Records shown =>

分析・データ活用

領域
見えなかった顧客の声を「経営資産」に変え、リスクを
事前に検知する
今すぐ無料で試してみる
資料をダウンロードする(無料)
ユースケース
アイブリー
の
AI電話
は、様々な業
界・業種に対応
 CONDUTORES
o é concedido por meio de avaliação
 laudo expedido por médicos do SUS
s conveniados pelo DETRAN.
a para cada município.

* * *

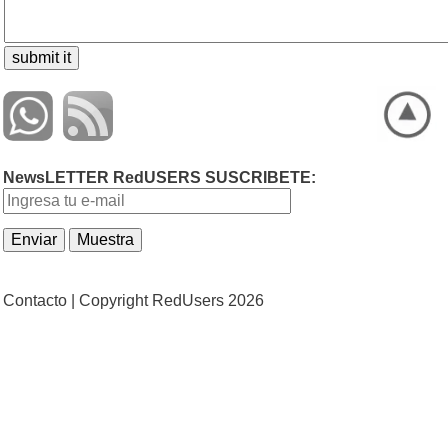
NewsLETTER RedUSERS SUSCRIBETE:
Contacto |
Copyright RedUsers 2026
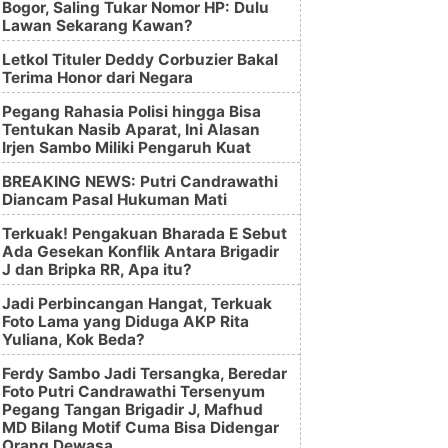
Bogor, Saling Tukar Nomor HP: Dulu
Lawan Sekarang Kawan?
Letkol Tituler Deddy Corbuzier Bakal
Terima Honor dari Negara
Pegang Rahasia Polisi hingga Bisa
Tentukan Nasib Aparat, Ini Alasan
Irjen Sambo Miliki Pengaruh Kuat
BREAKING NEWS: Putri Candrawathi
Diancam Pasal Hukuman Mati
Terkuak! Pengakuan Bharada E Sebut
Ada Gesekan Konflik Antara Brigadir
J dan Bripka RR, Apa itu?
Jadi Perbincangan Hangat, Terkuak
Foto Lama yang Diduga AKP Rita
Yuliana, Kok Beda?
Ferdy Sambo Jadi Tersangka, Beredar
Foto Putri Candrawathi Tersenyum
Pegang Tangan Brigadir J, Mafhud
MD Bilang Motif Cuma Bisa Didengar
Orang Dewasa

Exercise instructions => Check each line of the listing above. Copy the ones with the word "Brigadir".

Expected output =>
Ada Gesekan Konflik Antara Brigadir
Pegang Tangan Brigadir J, Mafhud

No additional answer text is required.